(YOUR TASK) The answer is the full set of records below, transcribed exactly.

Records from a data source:

------------------------------

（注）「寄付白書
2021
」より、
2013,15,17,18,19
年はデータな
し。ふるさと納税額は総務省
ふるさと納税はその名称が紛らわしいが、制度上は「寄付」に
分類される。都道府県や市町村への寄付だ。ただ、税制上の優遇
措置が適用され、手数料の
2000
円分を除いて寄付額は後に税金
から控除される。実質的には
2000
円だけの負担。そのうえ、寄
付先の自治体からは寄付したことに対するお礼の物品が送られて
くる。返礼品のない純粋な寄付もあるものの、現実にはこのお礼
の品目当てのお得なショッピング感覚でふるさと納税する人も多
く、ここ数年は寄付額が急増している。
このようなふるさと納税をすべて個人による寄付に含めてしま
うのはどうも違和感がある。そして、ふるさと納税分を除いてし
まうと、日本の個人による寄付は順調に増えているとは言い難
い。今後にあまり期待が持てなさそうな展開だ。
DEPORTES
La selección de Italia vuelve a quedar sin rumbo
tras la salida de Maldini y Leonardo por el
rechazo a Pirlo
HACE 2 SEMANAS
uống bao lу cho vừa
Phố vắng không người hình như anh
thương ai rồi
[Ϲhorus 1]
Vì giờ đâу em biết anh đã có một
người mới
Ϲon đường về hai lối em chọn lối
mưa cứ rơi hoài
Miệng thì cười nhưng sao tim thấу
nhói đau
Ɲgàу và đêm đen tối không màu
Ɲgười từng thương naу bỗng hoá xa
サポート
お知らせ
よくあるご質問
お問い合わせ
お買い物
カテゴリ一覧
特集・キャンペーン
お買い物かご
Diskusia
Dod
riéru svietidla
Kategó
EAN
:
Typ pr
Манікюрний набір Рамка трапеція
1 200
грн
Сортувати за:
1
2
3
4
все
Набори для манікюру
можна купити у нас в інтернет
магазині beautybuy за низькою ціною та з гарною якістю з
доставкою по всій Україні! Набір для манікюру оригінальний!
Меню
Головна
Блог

------------------------------

(ANSWER FOR THIS EXERCISE)
（注）「寄付白書
2021
」より、
2013,15,17,18,19
年はデータな
し。ふるさと納税額は総務省
ふるさと納税はその名称が紛らわしいが、制度上は「寄付」に
分類される。都道府県や市町村への寄付だ。ただ、税制上の優遇
措置が適用され、手数料の
2000
円分を除いて寄付額は後に税金
から控除される。実質的には
2000
円だけの負担。そのうえ、寄
付先の自治体からは寄付したことに対するお礼の物品が送られて
くる。返礼品のない純粋な寄付もあるものの、現実にはこのお礼
の品目当てのお得なショッピング感覚でふるさと納税する人も多
く、ここ数年は寄付額が急増している。
このようなふるさと納税をすべて個人による寄付に含めてしま
うのはどうも違和感がある。そして、ふるさと納税分を除いてし
まうと、日本の個人による寄付は順調に増えているとは言い難
い。今後にあまり期待が持てなさそうな展開だ。
DEPORTES
La selección de Italia vuelve a quedar sin rumbo
tras la salida de Maldini y Leonardo por el
rechazo a Pirlo
HACE 2 SEMANAS
uống bao lу cho vừa
Phố vắng không người hình như anh
thương ai rồi
[Ϲhorus 1]
Vì giờ đâу em biết anh đã có một
người mới
Ϲon đường về hai lối em chọn lối
mưa cứ rơi hoài
Miệng thì cười nhưng sao tim thấу
nhói đau
Ɲgàу và đêm đen tối không màu
Ɲgười từng thương naу bỗng hoá xa
サポート
お知らせ
よくあるご質問
お問い合わせ
お買い物
カテゴリ一覧
特集・キャンペーン
お買い物かご
Diskusia
Dod
riéru svietidla
Kategó
EAN
:
Typ pr
Манікюрний набір Рамка трапеція
1 200
грн
Сортувати за:
1
2
3
4
все
Набори для манікюру
можна купити у нас в інтернет
магазині beautybuy за низькою ціною та з гарною якістю з
доставкою по всій Україні! Набір для манікюру оригінальний!
Меню
Головна
Блог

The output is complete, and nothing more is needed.